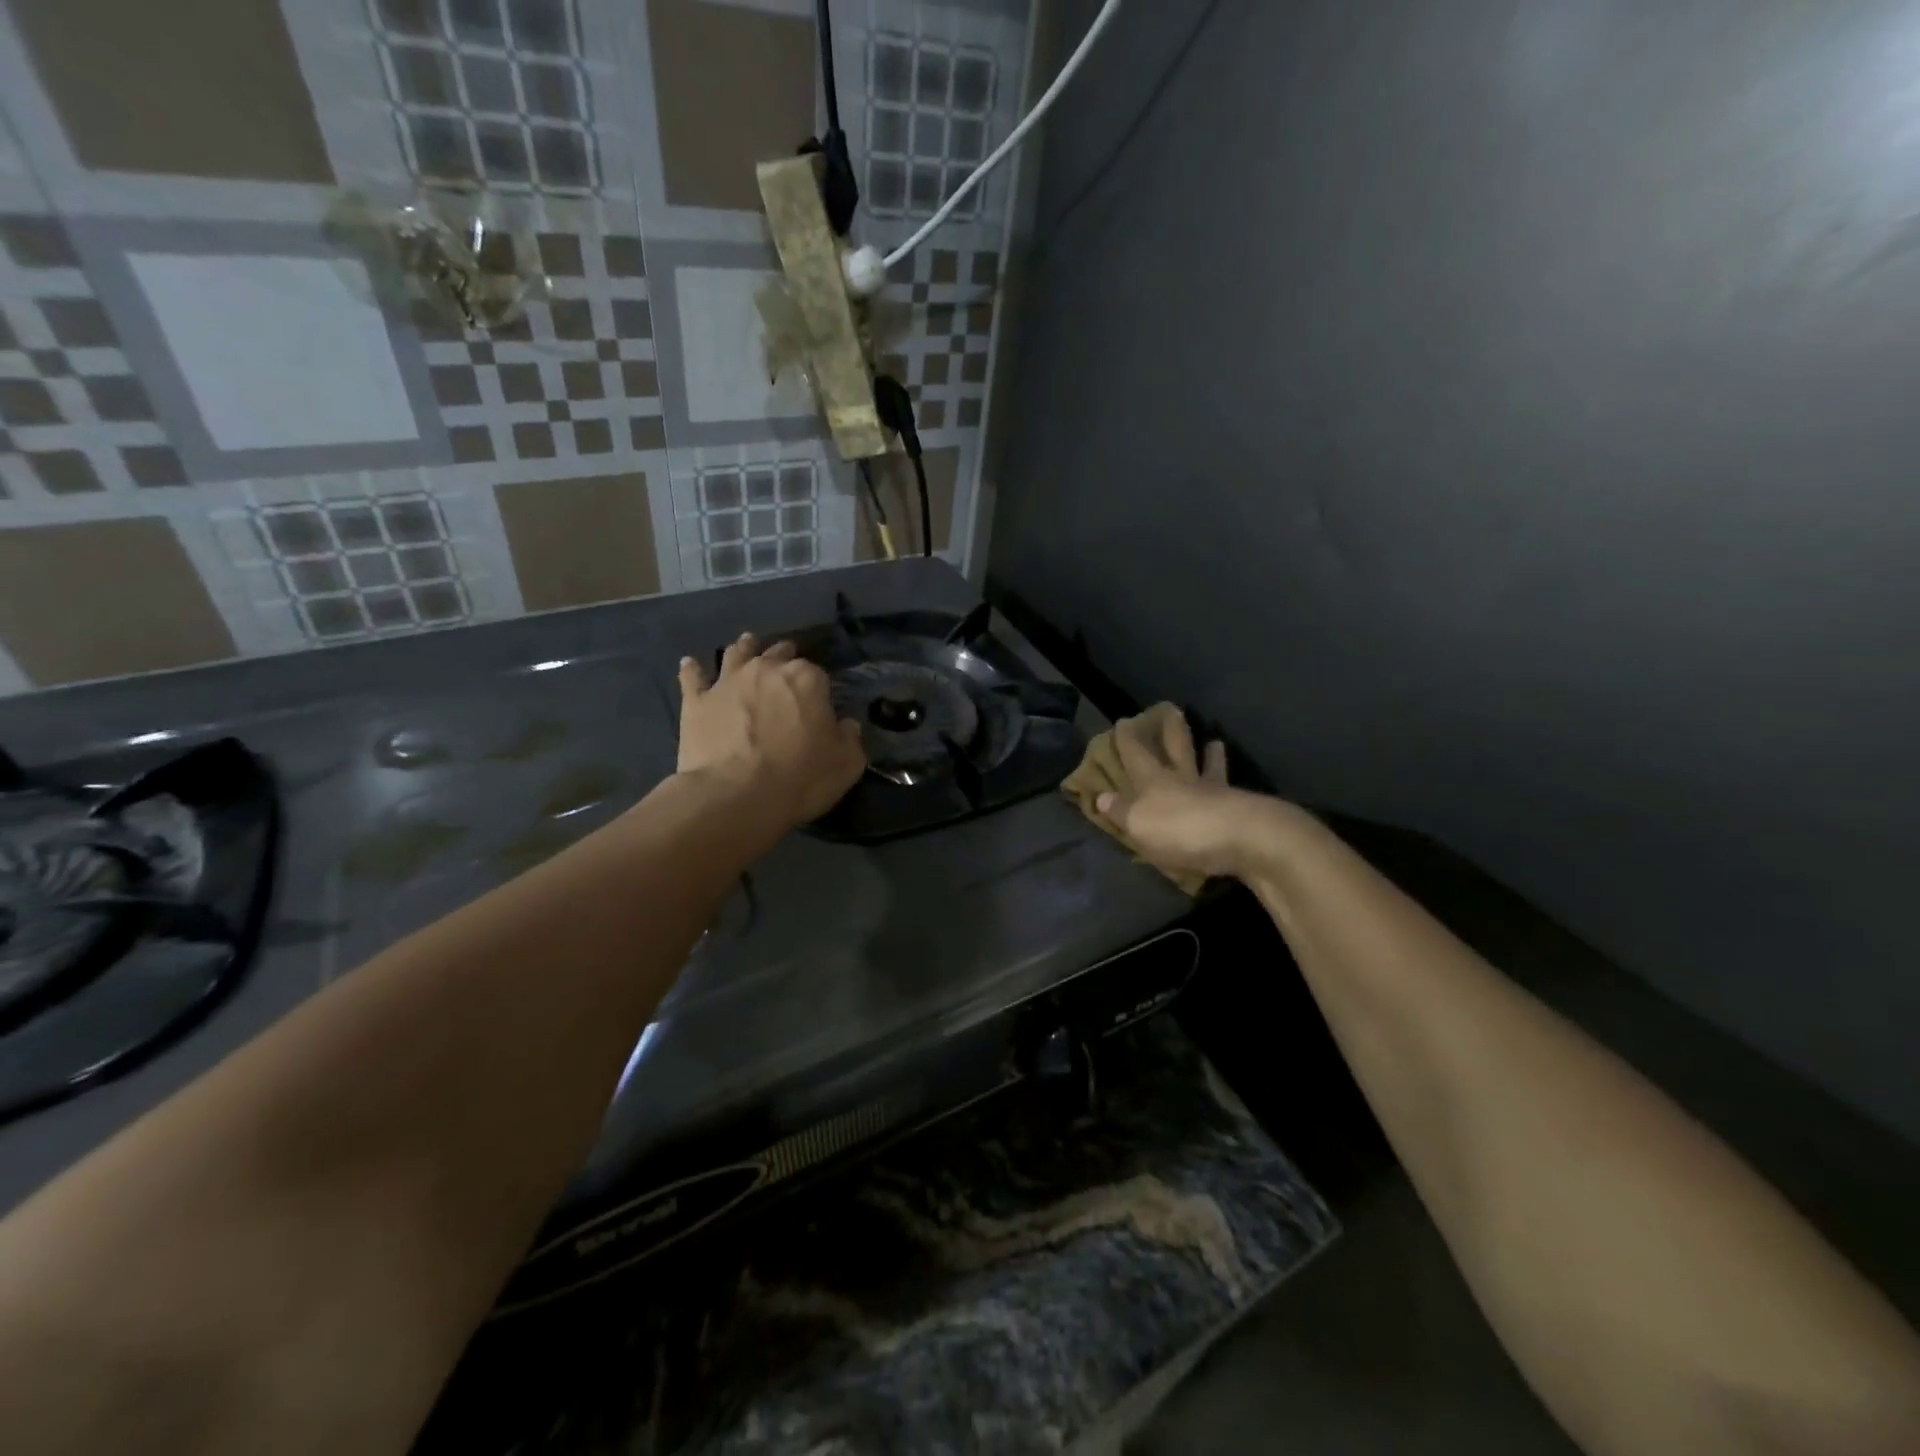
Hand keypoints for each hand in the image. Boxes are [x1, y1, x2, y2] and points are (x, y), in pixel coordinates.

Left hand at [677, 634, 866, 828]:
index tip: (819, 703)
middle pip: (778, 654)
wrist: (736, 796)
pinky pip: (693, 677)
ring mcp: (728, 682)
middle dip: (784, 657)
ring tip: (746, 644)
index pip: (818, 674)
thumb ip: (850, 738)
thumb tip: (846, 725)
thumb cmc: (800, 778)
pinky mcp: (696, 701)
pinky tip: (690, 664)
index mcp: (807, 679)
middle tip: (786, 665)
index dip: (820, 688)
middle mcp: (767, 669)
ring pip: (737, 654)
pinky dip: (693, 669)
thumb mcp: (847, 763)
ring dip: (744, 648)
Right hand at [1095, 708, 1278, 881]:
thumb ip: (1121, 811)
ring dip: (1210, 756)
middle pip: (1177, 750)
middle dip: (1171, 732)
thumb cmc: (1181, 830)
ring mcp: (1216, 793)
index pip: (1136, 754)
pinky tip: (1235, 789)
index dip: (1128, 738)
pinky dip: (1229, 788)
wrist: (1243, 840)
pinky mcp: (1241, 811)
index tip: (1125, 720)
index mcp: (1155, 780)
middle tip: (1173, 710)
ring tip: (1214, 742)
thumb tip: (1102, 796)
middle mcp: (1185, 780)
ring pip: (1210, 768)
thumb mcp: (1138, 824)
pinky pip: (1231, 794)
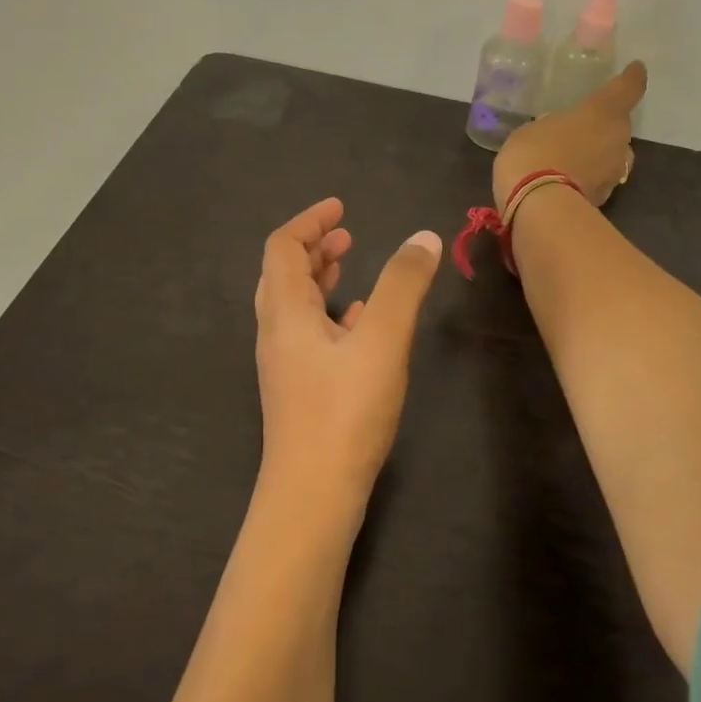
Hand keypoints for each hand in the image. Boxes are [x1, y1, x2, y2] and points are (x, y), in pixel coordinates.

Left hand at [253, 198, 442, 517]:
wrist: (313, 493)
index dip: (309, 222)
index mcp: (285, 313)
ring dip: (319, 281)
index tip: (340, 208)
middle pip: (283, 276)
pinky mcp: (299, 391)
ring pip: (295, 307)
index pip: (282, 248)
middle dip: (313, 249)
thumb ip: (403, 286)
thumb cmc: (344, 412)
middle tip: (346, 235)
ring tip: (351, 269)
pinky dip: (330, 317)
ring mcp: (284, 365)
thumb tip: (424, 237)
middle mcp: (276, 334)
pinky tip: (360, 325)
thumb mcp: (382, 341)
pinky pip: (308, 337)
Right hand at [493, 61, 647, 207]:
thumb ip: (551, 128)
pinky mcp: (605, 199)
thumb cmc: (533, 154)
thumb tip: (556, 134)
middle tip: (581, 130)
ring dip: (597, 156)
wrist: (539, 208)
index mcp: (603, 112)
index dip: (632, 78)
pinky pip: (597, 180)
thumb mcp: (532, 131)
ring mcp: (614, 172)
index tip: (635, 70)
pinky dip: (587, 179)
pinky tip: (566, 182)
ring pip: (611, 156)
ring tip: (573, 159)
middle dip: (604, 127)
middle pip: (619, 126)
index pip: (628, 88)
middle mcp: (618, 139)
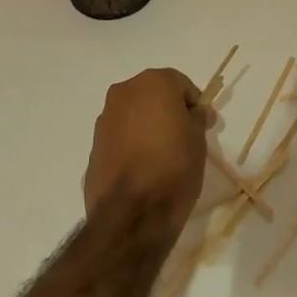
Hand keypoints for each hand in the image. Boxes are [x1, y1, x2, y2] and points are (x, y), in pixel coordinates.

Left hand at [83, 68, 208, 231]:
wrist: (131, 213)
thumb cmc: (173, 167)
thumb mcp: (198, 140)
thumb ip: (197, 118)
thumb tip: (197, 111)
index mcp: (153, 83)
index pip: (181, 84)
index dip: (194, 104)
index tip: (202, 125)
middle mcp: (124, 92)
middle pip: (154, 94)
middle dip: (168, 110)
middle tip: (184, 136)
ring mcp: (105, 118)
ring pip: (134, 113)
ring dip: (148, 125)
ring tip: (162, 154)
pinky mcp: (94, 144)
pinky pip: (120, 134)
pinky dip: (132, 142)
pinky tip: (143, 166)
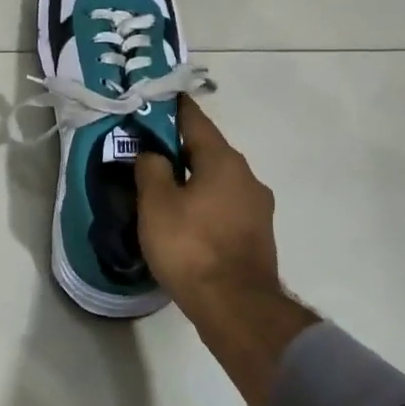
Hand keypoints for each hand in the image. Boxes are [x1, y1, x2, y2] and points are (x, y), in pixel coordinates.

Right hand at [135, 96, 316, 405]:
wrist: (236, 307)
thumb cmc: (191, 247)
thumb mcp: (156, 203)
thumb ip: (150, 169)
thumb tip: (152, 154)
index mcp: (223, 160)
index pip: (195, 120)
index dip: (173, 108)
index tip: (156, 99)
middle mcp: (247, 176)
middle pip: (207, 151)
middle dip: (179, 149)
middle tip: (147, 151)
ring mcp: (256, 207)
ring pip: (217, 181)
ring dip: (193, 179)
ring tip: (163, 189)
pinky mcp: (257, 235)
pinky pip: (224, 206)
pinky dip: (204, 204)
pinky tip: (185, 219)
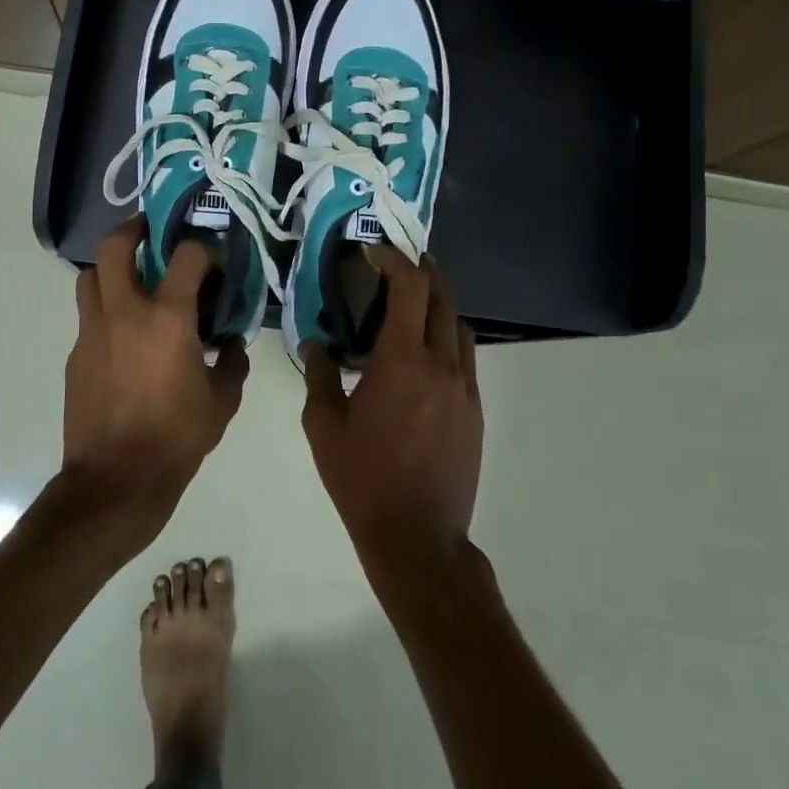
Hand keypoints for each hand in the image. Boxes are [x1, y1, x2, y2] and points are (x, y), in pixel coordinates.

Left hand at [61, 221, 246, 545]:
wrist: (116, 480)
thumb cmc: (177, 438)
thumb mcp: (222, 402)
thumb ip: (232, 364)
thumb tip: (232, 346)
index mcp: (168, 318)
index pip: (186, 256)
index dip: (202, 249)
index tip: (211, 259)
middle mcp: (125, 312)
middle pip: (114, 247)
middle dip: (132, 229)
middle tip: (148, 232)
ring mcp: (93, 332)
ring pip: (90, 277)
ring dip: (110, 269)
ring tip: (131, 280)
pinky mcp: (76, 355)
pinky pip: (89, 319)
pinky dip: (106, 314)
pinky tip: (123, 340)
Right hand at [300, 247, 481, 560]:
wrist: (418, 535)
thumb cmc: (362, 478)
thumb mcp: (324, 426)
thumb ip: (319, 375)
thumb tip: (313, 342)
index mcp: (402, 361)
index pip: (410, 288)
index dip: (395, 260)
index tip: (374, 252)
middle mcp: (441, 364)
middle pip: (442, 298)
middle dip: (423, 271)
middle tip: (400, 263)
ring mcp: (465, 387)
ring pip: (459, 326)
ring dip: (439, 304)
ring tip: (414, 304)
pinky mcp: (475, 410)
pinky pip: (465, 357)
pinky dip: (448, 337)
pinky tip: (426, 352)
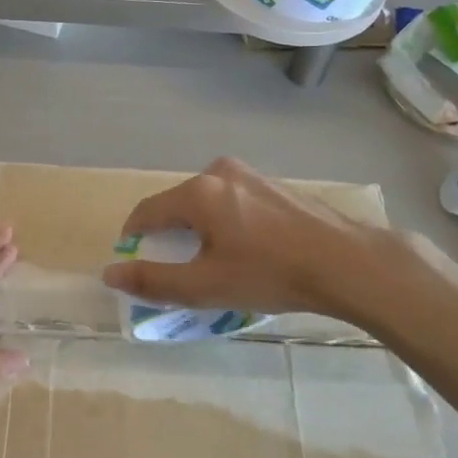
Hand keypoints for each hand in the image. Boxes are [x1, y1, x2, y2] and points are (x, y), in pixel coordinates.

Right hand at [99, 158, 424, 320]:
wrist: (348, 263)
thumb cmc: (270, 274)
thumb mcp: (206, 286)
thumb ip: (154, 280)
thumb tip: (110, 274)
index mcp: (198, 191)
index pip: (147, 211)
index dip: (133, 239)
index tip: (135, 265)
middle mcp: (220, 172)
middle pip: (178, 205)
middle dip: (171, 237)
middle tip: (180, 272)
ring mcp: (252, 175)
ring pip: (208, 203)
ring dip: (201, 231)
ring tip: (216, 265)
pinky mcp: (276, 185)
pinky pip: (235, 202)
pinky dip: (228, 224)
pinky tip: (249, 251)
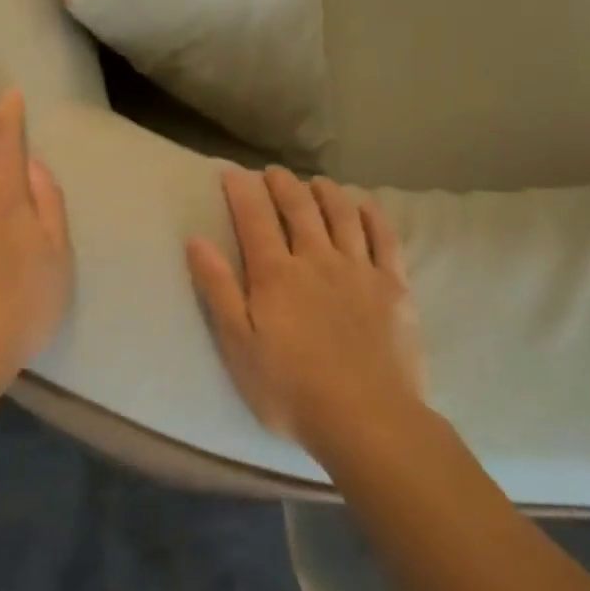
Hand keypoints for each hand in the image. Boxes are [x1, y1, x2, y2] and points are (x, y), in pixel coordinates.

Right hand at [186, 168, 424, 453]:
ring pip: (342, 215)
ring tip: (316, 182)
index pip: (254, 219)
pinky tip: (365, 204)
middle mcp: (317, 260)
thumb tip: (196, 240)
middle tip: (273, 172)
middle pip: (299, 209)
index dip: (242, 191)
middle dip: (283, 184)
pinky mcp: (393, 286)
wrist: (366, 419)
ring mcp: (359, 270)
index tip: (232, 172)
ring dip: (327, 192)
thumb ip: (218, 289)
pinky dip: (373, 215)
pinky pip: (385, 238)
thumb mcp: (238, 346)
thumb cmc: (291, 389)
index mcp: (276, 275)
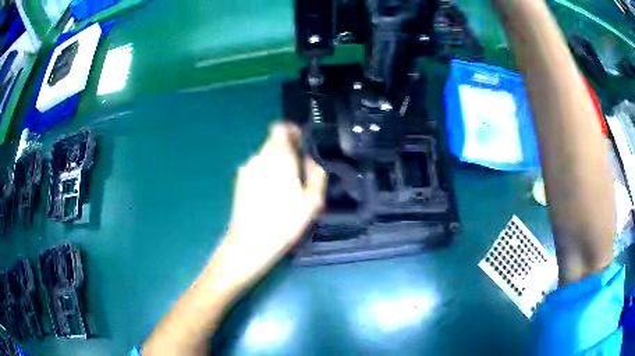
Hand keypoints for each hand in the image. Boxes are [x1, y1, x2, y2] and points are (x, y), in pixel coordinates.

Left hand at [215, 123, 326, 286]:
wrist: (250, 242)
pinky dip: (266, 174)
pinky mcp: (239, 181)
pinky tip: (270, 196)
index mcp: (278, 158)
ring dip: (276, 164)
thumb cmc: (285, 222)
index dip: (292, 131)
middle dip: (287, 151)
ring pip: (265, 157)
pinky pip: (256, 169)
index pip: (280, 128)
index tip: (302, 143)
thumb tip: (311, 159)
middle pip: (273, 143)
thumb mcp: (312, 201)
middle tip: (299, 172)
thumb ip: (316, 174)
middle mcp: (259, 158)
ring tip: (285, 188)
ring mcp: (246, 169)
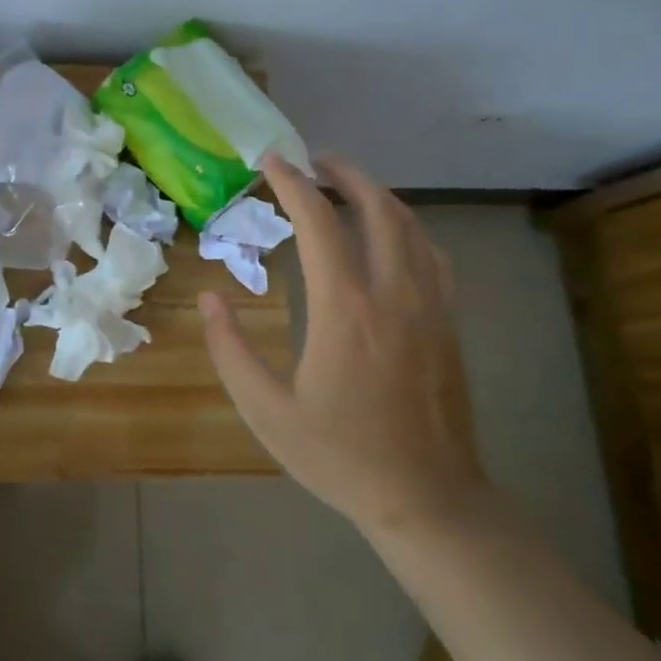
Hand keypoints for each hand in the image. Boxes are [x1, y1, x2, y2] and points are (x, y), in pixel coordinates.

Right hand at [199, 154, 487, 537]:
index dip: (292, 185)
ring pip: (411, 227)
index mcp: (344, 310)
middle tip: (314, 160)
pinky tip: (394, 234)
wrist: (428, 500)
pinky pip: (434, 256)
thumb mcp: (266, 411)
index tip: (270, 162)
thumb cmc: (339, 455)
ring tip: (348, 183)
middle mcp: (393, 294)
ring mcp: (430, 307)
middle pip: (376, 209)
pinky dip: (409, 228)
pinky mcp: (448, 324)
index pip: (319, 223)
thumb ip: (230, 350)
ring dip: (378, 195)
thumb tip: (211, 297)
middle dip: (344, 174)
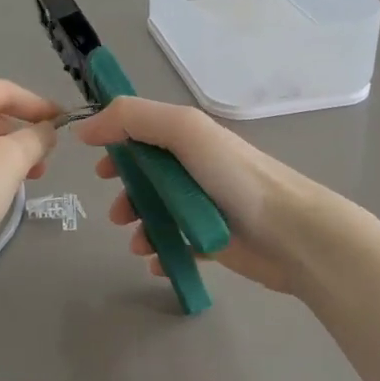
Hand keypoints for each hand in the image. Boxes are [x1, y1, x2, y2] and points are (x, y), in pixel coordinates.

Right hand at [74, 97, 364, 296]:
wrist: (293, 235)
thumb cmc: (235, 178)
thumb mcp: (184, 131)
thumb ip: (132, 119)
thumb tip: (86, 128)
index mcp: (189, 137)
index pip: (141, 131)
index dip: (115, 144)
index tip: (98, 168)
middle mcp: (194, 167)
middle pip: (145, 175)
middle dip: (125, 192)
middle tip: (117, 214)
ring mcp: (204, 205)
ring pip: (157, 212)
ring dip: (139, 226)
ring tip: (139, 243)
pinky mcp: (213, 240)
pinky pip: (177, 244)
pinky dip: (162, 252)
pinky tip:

☆ ☆ ☆

# Work task:
The line with "index pip: (141, 131)", the last line of the data above, and every line between them should be duplicated exactly, with nothing else.

# Answer for the task:
index pip: (141, 131)
index dip: (115, 144)
index tip: (98, 168)
middle mcp: (194, 167)
middle pip: (145, 175)
middle dip: (125, 192)
middle tip: (117, 214)
ring mcp: (204, 205)
ring pip: (157, 212)
ring dip: (139, 226)
ring tip: (139, 243)
pinky mcp: (213, 240)
pinky pip: (177, 244)
pinky dip: (162, 252)
pinky tip:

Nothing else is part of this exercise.